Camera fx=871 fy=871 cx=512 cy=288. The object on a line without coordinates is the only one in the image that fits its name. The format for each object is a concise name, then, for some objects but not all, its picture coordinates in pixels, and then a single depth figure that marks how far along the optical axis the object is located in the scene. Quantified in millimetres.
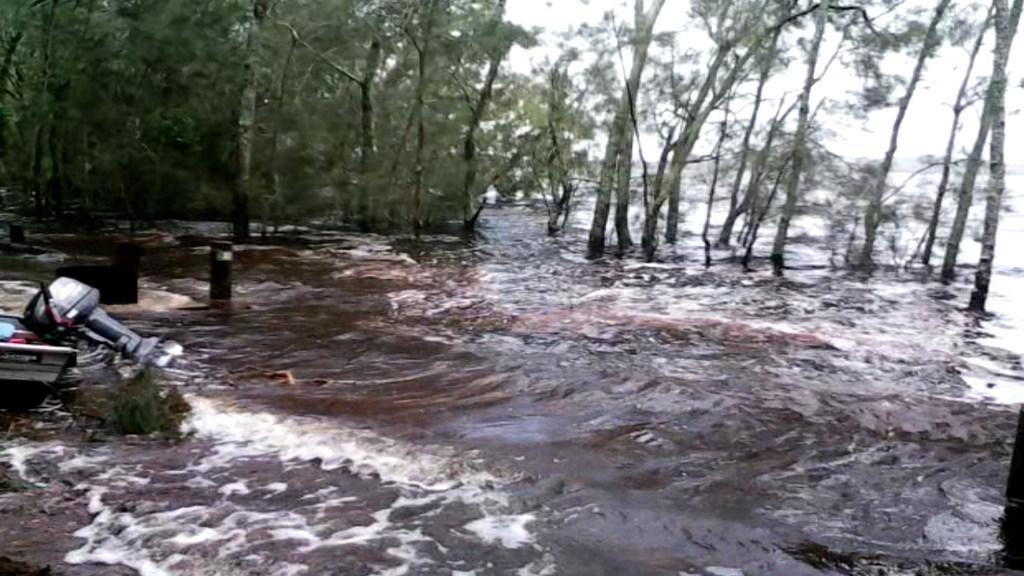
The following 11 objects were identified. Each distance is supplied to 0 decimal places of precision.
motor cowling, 8031
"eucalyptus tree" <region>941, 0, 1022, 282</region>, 22578
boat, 7129
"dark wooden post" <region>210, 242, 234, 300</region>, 13641
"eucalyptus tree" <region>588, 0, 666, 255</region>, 23797
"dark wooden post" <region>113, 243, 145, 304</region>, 12359
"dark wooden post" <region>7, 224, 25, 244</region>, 19906
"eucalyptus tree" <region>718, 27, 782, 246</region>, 26594
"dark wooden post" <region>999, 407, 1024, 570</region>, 5559
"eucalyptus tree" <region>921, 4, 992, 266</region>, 23578
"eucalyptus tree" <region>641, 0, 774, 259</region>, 23484
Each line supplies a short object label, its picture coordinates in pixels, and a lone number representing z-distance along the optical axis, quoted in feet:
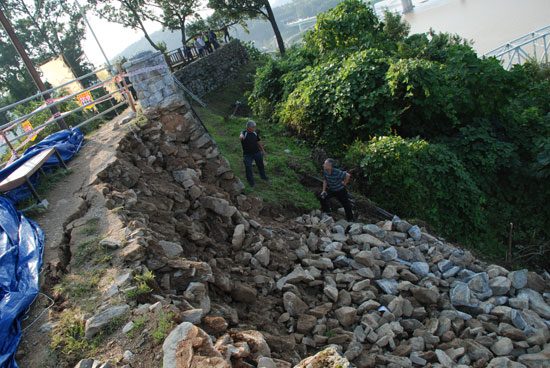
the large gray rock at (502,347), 14.02
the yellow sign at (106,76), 42.37
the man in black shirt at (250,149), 24.17
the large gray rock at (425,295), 16.34
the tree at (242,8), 68.95
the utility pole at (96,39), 42.83
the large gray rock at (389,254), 18.78
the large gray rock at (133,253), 12.58
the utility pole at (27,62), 34.17
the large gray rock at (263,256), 16.80
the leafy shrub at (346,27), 41.11
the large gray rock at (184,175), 20.58
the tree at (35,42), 84.48
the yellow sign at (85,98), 32.56
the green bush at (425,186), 25.17
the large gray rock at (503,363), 13.16
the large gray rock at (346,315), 14.33
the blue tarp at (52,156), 17.63
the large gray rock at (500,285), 17.61
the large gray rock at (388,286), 16.49
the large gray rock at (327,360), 8.81
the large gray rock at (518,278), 18.15
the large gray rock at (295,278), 15.71
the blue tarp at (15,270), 10.37
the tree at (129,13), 77.56
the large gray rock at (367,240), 19.80
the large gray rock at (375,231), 21.06
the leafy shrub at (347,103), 30.35
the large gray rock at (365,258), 17.88
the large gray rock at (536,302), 16.82
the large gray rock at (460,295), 16.62
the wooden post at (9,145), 22.28
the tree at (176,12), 76.02
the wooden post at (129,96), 26.53
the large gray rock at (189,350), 8.65
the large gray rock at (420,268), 18.30
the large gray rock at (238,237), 17.43
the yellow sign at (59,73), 44.50
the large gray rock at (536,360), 13.62
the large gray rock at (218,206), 18.88
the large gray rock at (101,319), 10.29
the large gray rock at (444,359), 13.02
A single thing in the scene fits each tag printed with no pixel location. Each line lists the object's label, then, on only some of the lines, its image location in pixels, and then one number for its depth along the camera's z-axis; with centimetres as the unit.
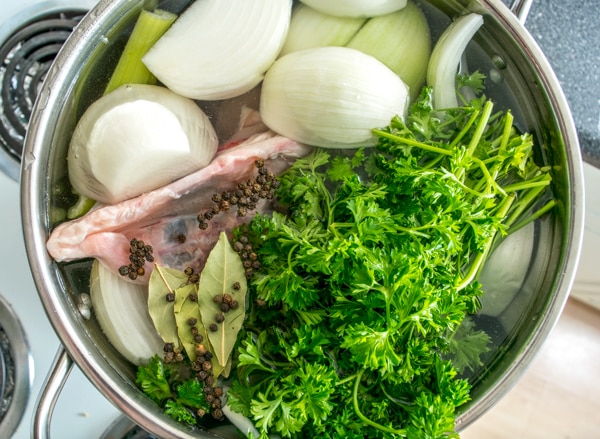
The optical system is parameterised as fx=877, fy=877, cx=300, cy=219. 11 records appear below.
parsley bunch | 42
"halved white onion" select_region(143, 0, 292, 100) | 47
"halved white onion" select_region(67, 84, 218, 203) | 46
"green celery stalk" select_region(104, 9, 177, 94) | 47
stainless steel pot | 45
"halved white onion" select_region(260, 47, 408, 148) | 47
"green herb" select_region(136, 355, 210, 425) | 46
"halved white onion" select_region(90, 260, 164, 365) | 48
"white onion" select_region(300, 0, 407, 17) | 48
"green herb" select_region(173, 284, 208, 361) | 47
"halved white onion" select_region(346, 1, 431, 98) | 49
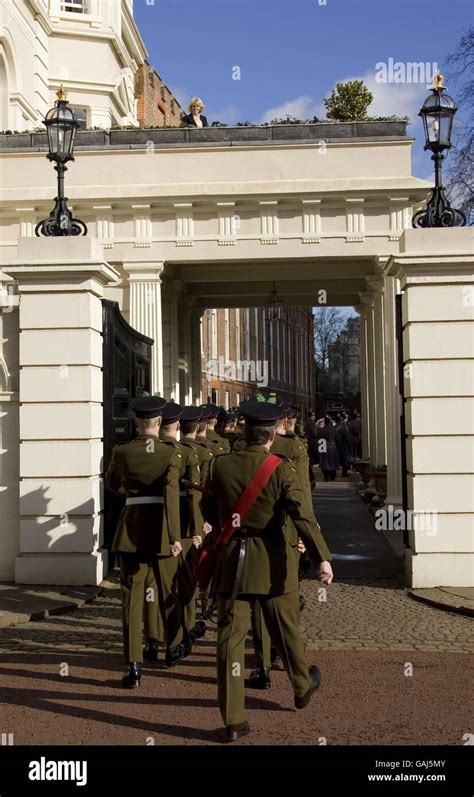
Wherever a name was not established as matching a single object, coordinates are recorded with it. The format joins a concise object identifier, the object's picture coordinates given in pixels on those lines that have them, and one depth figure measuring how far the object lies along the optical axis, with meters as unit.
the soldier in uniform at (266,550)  5.94
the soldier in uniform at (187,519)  7.85
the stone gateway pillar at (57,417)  10.68
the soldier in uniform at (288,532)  6.81
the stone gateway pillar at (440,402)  10.33
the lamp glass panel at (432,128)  11.05
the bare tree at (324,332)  87.56
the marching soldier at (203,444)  9.08
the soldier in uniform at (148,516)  7.20
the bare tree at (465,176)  21.88
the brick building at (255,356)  41.22
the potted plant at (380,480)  19.30
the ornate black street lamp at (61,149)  11.39
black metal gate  11.60
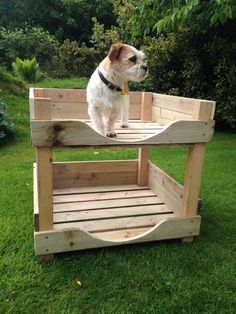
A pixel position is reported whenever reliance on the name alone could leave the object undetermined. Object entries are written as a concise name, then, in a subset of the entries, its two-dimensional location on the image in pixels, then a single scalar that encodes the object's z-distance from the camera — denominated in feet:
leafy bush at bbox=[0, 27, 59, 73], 43.93
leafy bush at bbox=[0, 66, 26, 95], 23.64
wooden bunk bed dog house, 6.77
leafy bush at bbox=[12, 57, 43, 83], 33.81
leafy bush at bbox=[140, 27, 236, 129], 20.56
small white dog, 7.23
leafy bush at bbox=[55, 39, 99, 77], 36.19
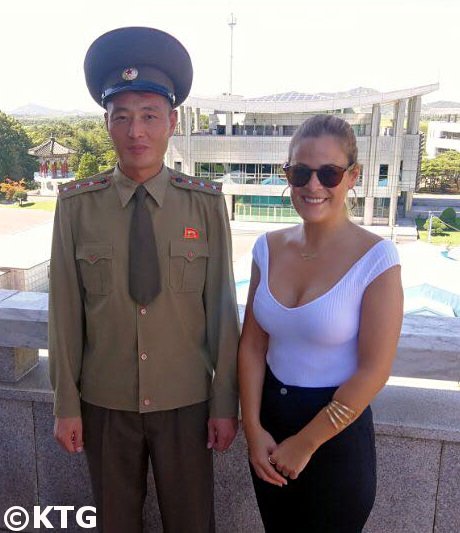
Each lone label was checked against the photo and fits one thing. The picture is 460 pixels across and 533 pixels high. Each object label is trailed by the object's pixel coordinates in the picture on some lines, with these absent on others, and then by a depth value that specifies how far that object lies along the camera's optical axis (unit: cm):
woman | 138
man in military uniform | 165
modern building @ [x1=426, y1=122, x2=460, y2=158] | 5706
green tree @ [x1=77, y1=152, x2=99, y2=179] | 3437
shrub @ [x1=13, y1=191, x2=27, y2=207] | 4019
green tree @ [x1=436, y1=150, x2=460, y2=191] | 4753
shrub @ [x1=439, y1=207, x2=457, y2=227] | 3109
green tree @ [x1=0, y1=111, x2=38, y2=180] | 4069
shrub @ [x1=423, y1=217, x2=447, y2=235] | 2967
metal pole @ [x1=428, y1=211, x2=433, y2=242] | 2758
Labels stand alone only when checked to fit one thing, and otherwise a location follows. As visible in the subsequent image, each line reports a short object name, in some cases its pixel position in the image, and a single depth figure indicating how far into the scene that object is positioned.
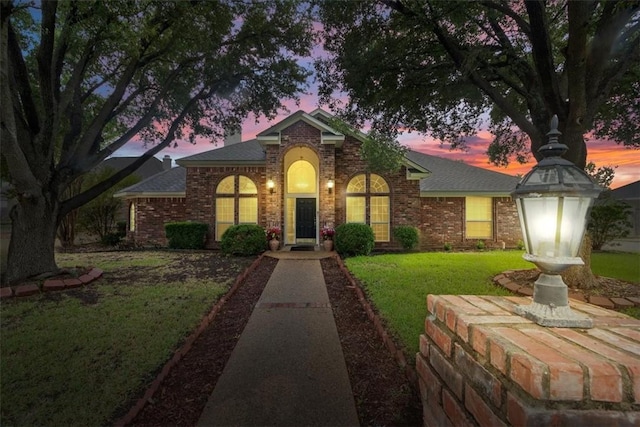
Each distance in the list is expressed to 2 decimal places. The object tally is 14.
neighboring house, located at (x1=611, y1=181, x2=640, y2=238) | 22.44
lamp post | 1.75
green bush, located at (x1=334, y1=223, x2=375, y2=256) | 11.27
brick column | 1.16
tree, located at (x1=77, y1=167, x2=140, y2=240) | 16.17
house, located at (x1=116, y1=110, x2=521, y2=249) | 12.74
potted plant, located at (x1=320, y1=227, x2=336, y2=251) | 12.05
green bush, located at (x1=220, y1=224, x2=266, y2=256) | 11.37
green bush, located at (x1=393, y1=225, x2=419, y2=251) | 13.20
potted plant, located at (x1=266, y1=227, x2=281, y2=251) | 12.12
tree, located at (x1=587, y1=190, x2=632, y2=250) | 12.52
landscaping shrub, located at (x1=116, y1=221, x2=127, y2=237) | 17.12
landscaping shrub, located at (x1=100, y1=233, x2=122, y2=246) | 16.22
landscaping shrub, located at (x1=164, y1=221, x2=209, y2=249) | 13.60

» **What is needed**
Your answer should consist of all lines in the listing above that contain "house".

» **Result for this exercise**
wooden bunk bed dog house, 6.77
neighboring house, located at (x1=611, y1=181, x2=640, y2=238) | 22.44
house, located at (x1=116, y1=110, x2=521, y2=249) | 12.74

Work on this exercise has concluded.